● **AVAILABLE RECORDS**:
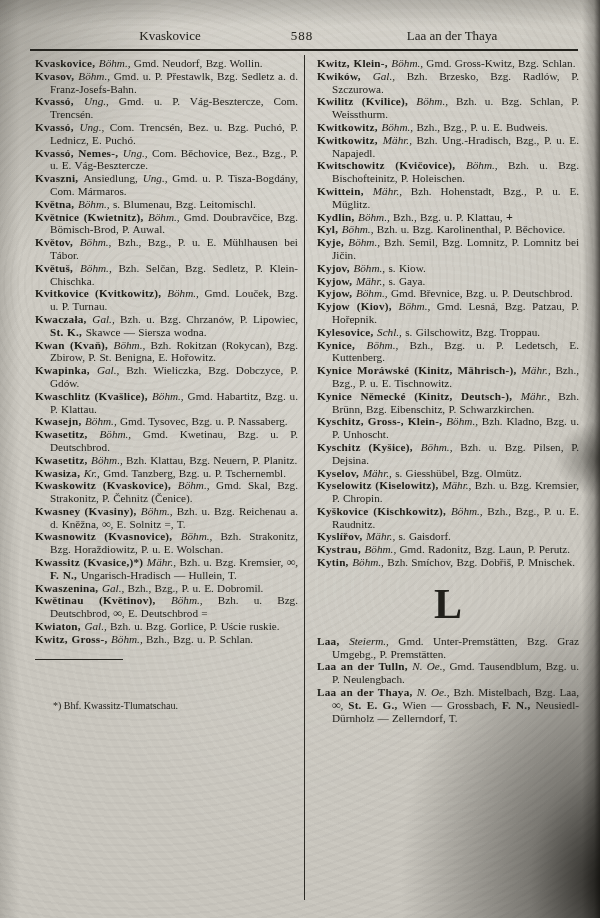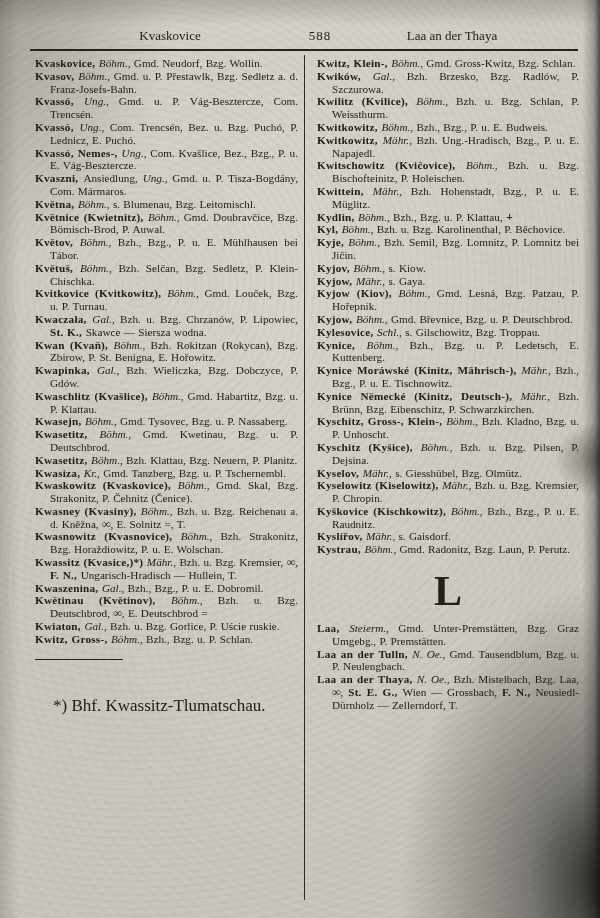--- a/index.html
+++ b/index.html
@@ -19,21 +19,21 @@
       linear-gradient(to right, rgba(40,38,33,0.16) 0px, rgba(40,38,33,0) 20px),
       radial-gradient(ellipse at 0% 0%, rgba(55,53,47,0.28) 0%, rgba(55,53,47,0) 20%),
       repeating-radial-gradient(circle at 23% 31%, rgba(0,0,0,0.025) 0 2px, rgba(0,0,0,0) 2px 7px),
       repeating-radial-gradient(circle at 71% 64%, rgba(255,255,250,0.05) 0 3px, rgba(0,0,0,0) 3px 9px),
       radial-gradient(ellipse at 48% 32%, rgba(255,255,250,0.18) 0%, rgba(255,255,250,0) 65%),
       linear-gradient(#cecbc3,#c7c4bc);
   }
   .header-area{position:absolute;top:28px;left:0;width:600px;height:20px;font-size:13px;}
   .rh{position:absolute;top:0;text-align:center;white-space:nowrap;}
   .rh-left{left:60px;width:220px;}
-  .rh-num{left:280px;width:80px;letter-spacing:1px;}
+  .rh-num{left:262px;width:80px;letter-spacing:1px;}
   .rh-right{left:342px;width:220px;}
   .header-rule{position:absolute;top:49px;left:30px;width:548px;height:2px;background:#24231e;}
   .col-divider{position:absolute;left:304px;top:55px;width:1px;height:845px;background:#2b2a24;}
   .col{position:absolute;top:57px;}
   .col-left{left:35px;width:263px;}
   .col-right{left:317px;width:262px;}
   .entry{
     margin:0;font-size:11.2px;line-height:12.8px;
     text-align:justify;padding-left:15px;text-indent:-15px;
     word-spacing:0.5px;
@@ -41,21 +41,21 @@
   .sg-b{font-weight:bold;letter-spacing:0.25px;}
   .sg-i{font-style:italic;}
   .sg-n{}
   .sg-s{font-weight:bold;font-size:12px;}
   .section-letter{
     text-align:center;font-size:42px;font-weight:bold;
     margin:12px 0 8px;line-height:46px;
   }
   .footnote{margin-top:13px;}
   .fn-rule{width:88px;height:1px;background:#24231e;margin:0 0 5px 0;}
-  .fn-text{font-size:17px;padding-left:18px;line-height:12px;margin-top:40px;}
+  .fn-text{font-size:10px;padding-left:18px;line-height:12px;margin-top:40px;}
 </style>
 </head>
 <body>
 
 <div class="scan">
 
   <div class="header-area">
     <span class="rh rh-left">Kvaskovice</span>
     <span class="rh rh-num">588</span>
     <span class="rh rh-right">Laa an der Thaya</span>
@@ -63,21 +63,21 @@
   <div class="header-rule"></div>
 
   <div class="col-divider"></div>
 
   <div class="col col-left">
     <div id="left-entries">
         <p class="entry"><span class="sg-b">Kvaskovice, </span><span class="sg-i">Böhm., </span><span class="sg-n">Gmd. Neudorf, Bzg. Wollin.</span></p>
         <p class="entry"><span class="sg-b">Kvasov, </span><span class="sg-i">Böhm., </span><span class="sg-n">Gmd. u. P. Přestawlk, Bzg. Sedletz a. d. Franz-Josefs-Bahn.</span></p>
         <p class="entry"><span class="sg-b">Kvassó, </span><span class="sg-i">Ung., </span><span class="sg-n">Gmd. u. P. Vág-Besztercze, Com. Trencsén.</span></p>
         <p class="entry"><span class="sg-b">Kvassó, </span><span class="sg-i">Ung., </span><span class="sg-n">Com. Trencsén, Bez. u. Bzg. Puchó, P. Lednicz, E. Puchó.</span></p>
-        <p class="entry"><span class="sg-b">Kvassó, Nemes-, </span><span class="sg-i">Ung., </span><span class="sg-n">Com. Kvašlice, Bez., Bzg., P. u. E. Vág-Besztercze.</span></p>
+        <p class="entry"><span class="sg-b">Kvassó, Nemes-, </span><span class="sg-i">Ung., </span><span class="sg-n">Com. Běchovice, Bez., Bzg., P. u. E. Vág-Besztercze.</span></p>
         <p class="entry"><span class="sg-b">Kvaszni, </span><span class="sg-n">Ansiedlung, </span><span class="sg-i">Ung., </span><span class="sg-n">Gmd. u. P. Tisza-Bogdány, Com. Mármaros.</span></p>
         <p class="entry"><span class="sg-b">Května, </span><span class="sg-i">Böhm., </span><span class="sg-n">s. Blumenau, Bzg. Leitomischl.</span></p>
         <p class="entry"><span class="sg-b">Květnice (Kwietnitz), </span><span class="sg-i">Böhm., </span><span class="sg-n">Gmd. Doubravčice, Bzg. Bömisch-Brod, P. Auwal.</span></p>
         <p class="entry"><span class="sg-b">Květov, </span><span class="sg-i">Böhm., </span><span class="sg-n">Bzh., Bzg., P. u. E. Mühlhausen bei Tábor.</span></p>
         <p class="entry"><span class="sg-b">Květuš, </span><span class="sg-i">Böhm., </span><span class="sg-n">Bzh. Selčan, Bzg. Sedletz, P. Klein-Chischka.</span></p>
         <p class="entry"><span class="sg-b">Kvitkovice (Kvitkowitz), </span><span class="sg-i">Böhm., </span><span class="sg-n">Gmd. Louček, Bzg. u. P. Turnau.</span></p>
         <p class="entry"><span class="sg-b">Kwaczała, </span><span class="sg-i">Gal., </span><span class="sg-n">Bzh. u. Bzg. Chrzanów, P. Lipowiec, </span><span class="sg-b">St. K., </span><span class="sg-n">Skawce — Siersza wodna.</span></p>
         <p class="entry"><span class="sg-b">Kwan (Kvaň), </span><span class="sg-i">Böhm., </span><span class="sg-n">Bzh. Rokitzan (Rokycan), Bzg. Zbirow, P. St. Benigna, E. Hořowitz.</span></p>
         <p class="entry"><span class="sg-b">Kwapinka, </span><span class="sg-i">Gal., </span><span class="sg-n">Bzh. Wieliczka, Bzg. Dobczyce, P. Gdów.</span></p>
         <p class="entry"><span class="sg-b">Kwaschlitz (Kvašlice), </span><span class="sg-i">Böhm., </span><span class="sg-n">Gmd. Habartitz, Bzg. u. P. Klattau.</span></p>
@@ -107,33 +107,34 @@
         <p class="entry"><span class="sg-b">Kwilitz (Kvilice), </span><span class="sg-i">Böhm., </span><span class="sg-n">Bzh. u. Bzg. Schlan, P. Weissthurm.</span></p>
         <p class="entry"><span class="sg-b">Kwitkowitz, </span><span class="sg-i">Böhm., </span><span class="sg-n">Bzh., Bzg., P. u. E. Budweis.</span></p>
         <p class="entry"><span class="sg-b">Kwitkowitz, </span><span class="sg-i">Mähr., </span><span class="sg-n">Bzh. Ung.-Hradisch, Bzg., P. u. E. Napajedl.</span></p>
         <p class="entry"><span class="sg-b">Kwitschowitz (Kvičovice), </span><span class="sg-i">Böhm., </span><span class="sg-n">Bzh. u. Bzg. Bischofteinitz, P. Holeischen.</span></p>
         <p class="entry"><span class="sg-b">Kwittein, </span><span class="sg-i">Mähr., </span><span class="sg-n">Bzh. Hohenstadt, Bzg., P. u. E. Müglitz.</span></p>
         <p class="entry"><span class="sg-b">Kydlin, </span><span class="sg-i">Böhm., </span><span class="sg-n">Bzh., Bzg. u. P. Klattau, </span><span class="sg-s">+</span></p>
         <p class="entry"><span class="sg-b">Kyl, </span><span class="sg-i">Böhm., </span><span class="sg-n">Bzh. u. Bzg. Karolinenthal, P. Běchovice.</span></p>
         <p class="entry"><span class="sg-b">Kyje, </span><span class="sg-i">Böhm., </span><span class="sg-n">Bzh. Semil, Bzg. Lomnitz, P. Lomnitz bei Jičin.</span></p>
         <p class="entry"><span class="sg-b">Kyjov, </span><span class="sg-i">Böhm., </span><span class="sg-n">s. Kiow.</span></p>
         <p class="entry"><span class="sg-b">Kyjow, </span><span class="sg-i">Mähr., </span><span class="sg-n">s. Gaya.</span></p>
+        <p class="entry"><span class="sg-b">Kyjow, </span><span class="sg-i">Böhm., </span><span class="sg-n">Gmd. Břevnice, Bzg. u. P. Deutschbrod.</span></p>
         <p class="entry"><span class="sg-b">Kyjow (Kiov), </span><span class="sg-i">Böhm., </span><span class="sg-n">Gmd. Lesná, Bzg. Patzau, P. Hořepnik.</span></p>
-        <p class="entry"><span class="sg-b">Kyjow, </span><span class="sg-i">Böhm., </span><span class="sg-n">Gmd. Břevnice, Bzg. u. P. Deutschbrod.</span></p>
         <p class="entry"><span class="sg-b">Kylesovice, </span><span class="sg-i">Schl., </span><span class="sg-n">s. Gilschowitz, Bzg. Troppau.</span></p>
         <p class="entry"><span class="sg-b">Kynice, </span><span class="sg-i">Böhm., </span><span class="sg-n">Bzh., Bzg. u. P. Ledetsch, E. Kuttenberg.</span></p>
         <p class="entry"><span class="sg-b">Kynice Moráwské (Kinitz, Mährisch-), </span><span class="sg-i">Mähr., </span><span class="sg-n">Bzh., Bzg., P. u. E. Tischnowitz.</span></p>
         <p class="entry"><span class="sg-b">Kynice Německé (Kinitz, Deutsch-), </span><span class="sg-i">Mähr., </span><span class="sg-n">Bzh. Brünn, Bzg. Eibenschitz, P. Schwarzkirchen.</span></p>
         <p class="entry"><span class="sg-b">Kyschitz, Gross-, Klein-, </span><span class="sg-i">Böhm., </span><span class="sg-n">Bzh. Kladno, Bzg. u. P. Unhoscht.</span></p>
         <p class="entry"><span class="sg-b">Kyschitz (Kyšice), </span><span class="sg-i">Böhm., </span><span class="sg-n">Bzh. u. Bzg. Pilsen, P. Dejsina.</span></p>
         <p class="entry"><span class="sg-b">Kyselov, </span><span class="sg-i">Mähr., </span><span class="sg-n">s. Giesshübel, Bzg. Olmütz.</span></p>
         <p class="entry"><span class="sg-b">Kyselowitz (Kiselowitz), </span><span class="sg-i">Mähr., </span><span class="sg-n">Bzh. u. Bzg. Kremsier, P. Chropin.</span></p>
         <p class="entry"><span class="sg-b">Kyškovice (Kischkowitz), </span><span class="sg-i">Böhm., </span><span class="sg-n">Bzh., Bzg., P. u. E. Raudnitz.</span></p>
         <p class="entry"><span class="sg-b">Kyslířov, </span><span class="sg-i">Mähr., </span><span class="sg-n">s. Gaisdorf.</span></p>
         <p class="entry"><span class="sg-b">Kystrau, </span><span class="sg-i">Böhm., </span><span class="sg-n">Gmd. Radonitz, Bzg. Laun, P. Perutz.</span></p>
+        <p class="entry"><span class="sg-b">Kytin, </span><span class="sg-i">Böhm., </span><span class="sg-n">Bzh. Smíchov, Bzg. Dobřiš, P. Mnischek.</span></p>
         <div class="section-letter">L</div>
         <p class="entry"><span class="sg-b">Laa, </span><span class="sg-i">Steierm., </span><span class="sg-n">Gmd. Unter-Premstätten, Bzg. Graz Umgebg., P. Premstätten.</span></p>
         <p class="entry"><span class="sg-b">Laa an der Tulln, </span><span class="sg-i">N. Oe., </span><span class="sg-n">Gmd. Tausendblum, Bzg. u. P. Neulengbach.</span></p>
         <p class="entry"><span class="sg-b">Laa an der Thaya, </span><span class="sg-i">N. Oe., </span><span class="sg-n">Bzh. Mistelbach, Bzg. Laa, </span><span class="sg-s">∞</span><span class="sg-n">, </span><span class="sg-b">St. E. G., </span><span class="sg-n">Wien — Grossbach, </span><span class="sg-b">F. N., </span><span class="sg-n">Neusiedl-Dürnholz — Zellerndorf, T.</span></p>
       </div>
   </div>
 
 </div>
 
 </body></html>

---

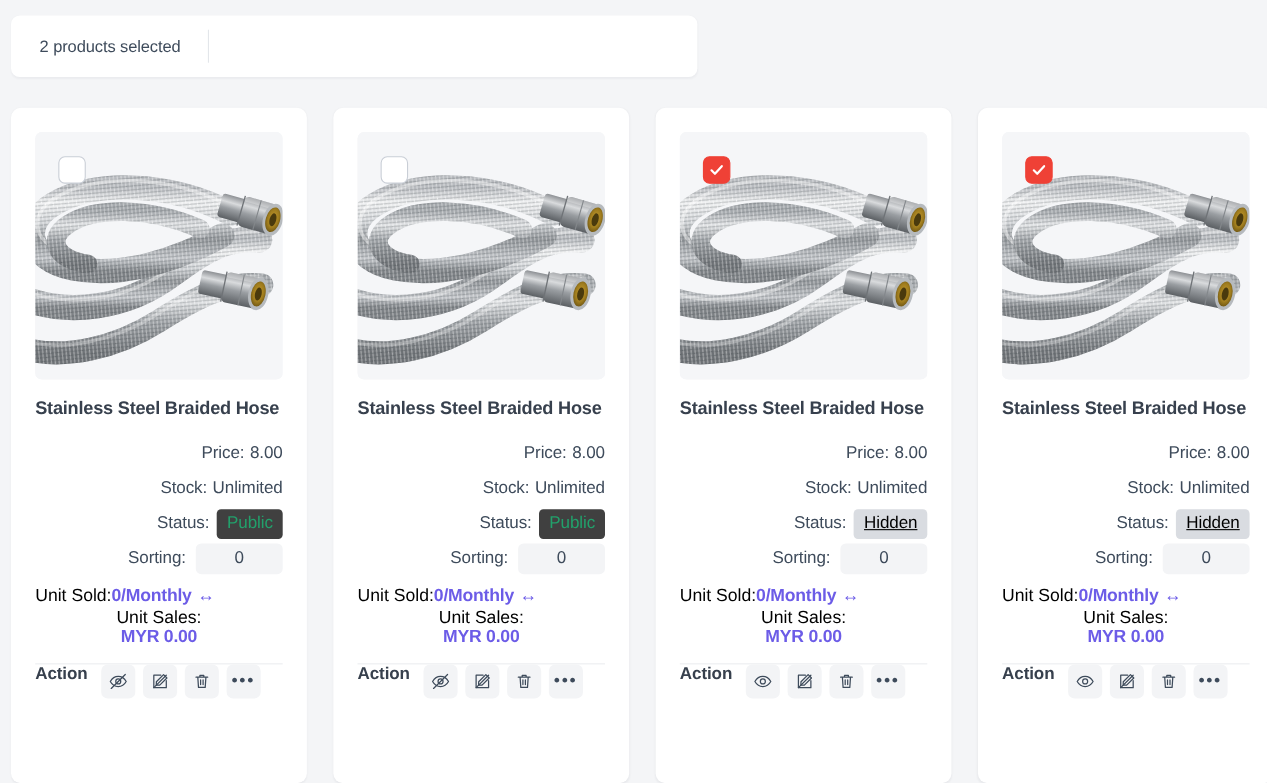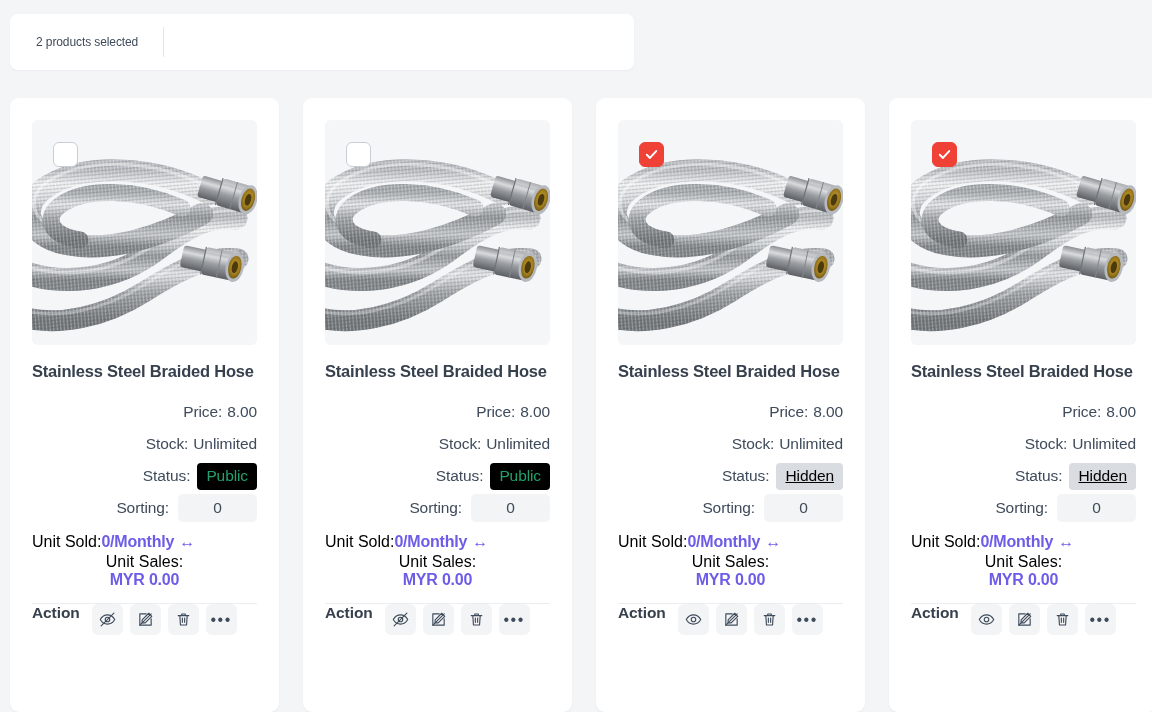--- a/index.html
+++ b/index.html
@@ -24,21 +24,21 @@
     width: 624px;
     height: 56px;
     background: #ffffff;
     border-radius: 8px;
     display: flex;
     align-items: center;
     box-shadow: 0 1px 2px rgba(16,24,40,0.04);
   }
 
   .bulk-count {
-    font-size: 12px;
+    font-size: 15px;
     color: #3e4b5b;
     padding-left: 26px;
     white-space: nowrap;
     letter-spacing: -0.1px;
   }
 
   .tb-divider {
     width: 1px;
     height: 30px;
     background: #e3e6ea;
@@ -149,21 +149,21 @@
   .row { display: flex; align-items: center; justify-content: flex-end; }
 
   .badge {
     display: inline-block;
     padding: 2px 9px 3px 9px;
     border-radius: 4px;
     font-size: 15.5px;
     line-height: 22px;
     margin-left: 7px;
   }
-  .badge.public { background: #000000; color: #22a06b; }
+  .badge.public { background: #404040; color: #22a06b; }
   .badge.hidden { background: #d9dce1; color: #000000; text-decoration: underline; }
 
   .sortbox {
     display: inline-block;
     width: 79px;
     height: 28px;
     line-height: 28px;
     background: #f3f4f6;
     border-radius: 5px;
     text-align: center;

● **PROMPT**: For each line above that contains the word "gradient", give the line as it is written.

● **THE COMPLETED TASK**:
       linear-gradient(to right, rgba(40,38,33,0.16) 0px, rgba(40,38,33,0) 20px),
       radial-gradient(ellipse at 0% 0%, rgba(55,53,47,0.28) 0%, rgba(55,53,47,0) 20%),
       repeating-radial-gradient(circle at 23% 31%, rgba(0,0,0,0.025) 0 2px, rgba(0,0,0,0) 2px 7px),
       repeating-radial-gradient(circle at 71% 64%, rgba(255,255,250,0.05) 0 3px, rgba(0,0,0,0) 3px 9px),
       radial-gradient(ellipse at 48% 32%, rgba(255,255,250,0.18) 0%, rgba(255,255,250,0) 65%),
       linear-gradient(#cecbc3,#c7c4bc);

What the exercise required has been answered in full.